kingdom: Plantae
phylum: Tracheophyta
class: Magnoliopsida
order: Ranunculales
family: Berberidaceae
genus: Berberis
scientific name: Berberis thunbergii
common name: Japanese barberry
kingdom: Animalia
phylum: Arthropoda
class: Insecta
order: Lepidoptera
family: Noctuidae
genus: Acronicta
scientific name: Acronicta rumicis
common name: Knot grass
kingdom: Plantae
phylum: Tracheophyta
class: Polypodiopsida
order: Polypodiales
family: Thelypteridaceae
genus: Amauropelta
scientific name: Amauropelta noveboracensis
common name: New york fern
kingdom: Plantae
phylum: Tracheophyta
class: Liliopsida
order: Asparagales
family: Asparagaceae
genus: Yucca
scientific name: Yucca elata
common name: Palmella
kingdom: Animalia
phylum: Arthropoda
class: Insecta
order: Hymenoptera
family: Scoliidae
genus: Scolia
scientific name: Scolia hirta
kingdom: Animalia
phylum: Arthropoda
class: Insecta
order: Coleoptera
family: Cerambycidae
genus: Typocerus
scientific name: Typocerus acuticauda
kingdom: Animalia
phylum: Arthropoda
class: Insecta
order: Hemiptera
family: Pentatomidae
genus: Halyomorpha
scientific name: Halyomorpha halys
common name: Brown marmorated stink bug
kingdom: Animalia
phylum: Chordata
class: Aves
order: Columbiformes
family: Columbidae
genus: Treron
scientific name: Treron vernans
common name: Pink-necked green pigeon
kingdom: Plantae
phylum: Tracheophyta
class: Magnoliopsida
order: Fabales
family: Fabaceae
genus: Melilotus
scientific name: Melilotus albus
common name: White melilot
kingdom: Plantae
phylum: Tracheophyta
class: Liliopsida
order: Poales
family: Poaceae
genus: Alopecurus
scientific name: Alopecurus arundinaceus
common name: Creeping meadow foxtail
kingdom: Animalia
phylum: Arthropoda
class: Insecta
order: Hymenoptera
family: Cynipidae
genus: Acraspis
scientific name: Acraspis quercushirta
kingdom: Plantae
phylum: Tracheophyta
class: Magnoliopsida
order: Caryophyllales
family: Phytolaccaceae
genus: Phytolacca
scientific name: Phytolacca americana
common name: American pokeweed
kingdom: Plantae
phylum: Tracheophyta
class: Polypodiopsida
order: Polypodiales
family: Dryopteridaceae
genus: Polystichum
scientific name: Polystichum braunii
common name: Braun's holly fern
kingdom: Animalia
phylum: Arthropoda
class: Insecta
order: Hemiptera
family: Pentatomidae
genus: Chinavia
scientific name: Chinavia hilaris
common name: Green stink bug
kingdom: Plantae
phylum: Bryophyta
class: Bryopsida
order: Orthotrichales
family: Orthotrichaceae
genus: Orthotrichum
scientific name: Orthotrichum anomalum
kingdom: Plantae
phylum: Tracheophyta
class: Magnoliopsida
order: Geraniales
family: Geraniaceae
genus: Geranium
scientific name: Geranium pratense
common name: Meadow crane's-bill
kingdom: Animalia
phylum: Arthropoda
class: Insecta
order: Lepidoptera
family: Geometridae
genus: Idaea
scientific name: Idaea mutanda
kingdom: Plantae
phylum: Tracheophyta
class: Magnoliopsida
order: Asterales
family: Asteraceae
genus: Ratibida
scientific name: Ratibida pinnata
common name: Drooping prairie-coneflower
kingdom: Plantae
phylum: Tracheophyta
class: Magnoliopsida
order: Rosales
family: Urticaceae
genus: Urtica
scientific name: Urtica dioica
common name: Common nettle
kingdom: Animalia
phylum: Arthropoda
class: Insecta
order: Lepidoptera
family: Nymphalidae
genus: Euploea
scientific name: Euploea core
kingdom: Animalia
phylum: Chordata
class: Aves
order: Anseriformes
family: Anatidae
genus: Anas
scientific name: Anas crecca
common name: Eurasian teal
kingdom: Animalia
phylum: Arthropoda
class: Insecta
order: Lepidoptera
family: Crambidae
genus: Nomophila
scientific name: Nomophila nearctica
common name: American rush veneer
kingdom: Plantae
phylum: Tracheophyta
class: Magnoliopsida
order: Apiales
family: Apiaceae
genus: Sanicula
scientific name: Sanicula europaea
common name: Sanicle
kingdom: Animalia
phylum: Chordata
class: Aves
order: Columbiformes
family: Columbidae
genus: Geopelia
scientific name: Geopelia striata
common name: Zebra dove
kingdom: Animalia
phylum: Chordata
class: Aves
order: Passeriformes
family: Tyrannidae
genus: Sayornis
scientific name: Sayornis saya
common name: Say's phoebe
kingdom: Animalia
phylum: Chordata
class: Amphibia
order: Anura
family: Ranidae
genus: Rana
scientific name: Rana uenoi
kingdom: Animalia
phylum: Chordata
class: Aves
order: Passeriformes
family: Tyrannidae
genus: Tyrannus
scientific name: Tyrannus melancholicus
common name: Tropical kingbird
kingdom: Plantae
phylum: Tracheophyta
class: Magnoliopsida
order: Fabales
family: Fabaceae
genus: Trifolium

·····

• _AIM_:
Change every "common name" in these lines to "vernacular name", and leave everything else in the lines as it is.

• _WRITTEN ANSWER_:
kingdom: Plantae
phylum: Tracheophyta
class: Magnoliopsida
order: Ranunculales
family: Berberidaceae
genus: Berberis
scientific name: Berberis thunbergii
vernacular name: Japanese barberry
kingdom: Animalia
phylum: Arthropoda
class: Insecta
order: Lepidoptera
family: Noctuidae
genus: Acronicta
scientific name: Acronicta rumicis
vernacular name: Knot grass
kingdom: Plantae
phylum: Tracheophyta
class: Polypodiopsida
order: Polypodiales
family: Thelypteridaceae
genus: Amauropelta
scientific name: Amauropelta noveboracensis
vernacular name: New york fern
kingdom: Plantae
phylum: Tracheophyta
class: Liliopsida
order: Asparagales
family: Asparagaceae
genus: Yucca
scientific name: Yucca elata
vernacular name: Palmella
kingdom: Animalia
phylum: Arthropoda
class: Insecta
order: Hymenoptera
family: Scoliidae
genus: Scolia
scientific name: Scolia hirta
kingdom: Animalia
phylum: Arthropoda
class: Insecta
order: Coleoptera
family: Cerambycidae
genus: Typocerus
scientific name: Typocerus acuticauda
kingdom: Animalia
phylum: Arthropoda
class: Insecta
order: Hemiptera
family: Pentatomidae
genus: Halyomorpha
scientific name: Halyomorpha halys
vernacular name: Brown marmorated stink bug
kingdom: Animalia
phylum: Chordata
class: Aves
order: Columbiformes
family: Columbidae
genus: Treron
scientific name: Treron vernans
vernacular name: Pink-necked green pigeon
kingdom: Plantae
phylum: Tracheophyta
class: Magnoliopsida
order: Fabales
family: Fabaceae
genus: Melilotus
scientific name: Melilotus albus
vernacular name: White melilot
kingdom: Plantae
phylum: Tracheophyta
class: Liliopsida
order: Poales
family: Poaceae
genus: Alopecurus
scientific name: Alopecurus arundinaceus
vernacular name: Creeping meadow foxtail
kingdom: Animalia
phylum: Arthropoda
class: Insecta
order: Hymenoptera
family: Cynipidae
genus: Acraspis
scientific name: Acraspis quercushirta
kingdom: Plantae
phylum: Tracheophyta
class: Magnoliopsida
order: Caryophyllales
family: Phytolaccaceae
genus: Phytolacca
scientific name: Phytolacca americana
vernacular name: American pokeweed
kingdom: Plantae
phylum: Tracheophyta
class: Polypodiopsida
order: Polypodiales
family: Dryopteridaceae
genus: Polystichum
scientific name: Polystichum braunii
vernacular name: Braun's holly fern
kingdom: Animalia
phylum: Arthropoda
class: Insecta
order: Hemiptera
family: Pentatomidae
genus: Chinavia
scientific name: Chinavia hilaris
vernacular name: Green stink bug
kingdom: Plantae
phylum: Bryophyta
class: Bryopsida
order: Orthotrichales
family: Orthotrichaceae
genus: Orthotrichum
scientific name: Orthotrichum anomalum
kingdom: Plantae
phylum: Tracheophyta
class: Magnoliopsida
order: Geraniales
family: Geraniaceae
genus: Geranium
scientific name: Geranium pratense
vernacular name: Meadow crane's-bill
kingdom: Animalia
phylum: Arthropoda
class: Insecta
order: Lepidoptera
family: Geometridae
genus: Idaea
scientific name: Idaea mutanda
kingdom: Plantae
phylum: Tracheophyta
class: Magnoliopsida
order: Asterales
family: Asteraceae
genus: Ratibida
scientific name: Ratibida pinnata
vernacular name: Drooping prairie-coneflower
kingdom: Plantae
phylum: Tracheophyta
class: Magnoliopsida
order: Rosales
family: Urticaceae
genus: Urtica
scientific name: Urtica dioica
vernacular name: Common nettle
kingdom: Animalia
phylum: Arthropoda
class: Insecta
order: Lepidoptera
family: Nymphalidae
genus: Euploea
scientific name: Euploea core
kingdom: Animalia
phylum: Chordata
class: Aves
order: Anseriformes
family: Anatidae
genus: Anas
scientific name: Anas crecca
vernacular name: Eurasian teal
kingdom: Animalia
phylum: Arthropoda
class: Insecta
order: Lepidoptera
family: Crambidae
genus: Nomophila
scientific name: Nomophila nearctica
vernacular name: American rush veneer
kingdom: Plantae
phylum: Tracheophyta
class: Magnoliopsida
order: Apiales
family: Apiaceae
genus: Sanicula
scientific name: Sanicula europaea
vernacular name: Sanicle
kingdom: Animalia
phylum: Chordata
class: Aves
order: Columbiformes
family: Columbidae
genus: Geopelia
scientific name: Geopelia striata
vernacular name: Zebra dove
kingdom: Animalia
phylum: Chordata
class: Aves
order: Passeriformes
family: Tyrannidae
genus: Sayornis
scientific name: Sayornis saya
vernacular name: Say's phoebe
kingdom: Animalia
phylum: Chordata
class: Amphibia
order: Anura
family: Ranidae
genus: Rana
scientific name: Rana uenoi
kingdom: Animalia
phylum: Chordata
class: Aves
order: Passeriformes
family: Tyrannidae
genus: Tyrannus
scientific name: Tyrannus melancholicus
vernacular name: Tropical kingbird
kingdom: Plantae
phylum: Tracheophyta
class: Magnoliopsida
order: Fabales
family: Fabaceae
genus: Trifolium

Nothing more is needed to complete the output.